# Frogs, Polyurethane and Paint



## Groundhog (Dec 17, 2006)

Guys: On this one I need a definitive answer, NOT conjecture. Had a serious fire--everyone is all right. HOWEVER--the homeowner is having the place redone. THis is not up for discussion. Tanks CANNOT be moved from their spots (Too many and some are too big).

Q: Can little amphibians tolerate the paint and chemicals with windows open?

What do I do?

THis is not a house for "musical tanks." Not an option!


----------



## sounddrive (Jan 4, 2007)

leave the tanks quarantine the frogs in temp tanks till the painting is done. these little guys can be very sensitive to fumes and particulates.


----------



## Ed (Sep 19, 2004)

As an alternative, If you have access to some good air moving pumps, create a mini-isolation room out of plastic drop clothes and duct tape and then put that area under positive pressure with clean air. 

Ed


----------



## Groundhog (Dec 17, 2006)

Thanks guys! Let me clarify my question: 

1) If I quarantine the frogs only, how long afterward can I return them to their vivs? Also, will the lush plant growth absorb any of this crap?

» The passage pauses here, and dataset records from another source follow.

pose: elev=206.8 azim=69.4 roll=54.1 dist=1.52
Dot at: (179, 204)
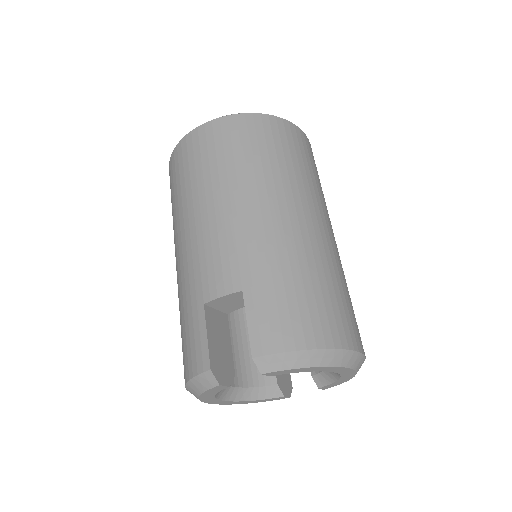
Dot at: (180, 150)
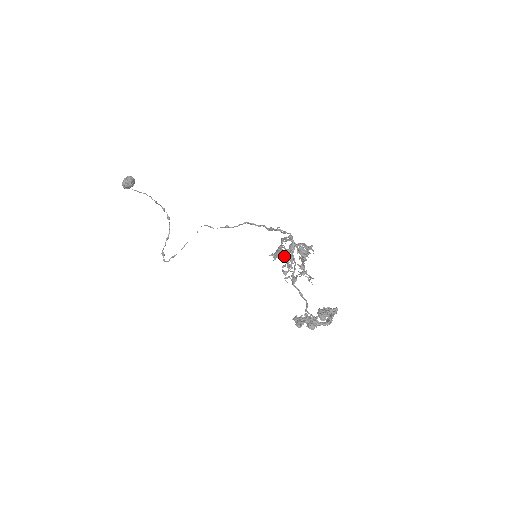
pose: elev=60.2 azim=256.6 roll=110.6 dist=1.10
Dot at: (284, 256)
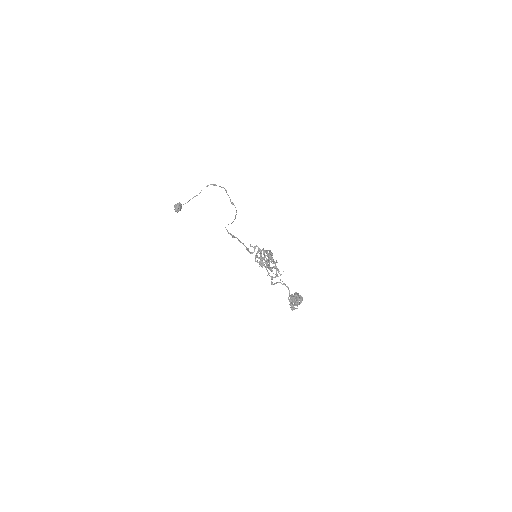
Dot at: occluded
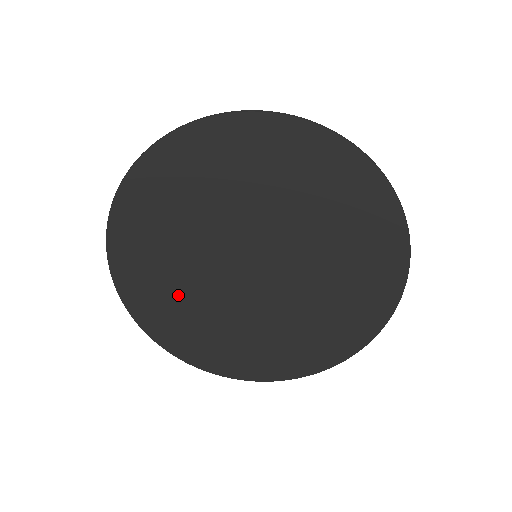
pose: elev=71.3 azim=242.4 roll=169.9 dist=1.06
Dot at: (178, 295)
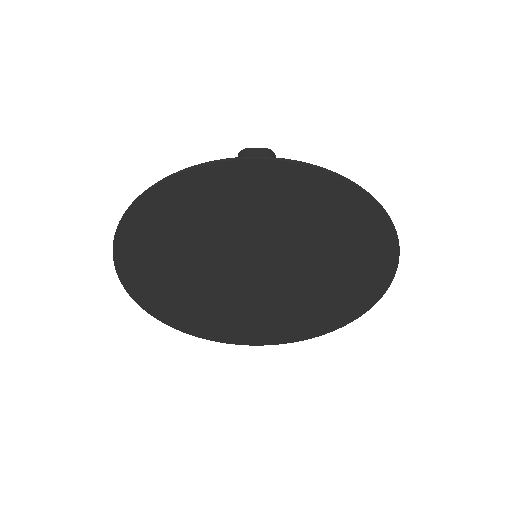
Dot at: (210, 310)
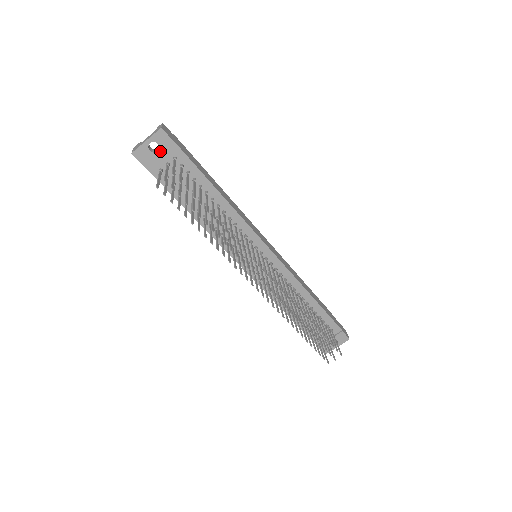
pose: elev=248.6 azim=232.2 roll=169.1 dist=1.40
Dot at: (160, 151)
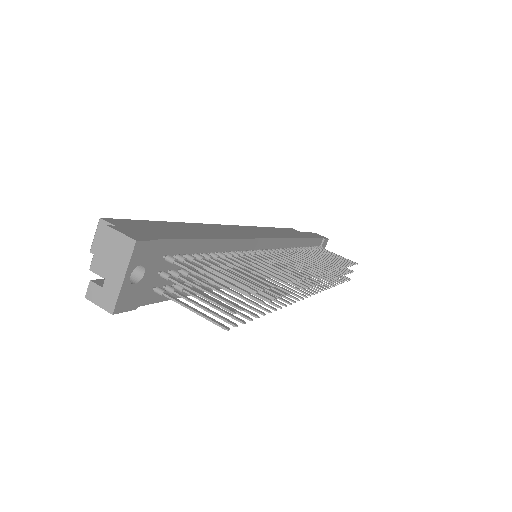
Dot at: (146, 270)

2) In your opinion, are big lizards safer? In other words, just cover the lizard and snake tanks with plastic dropcloths?


----------



## Woodsman (Jan 3, 2008)

Our pets are just the "canaries in the coal mines" on this one. The VOCs (volatile organic compounds) in paints are bad for everyone, including frogs and other herps. The good news is that there are very good low VOC paints on the market now that should be relatively safe to use around the frog tanks (you still might want to air the rooms out for 8-10 hours to be sure).

Tell the homeowner to GO GREEN!! NO VOCs!!! Good luck. Richard in Staten island.


----------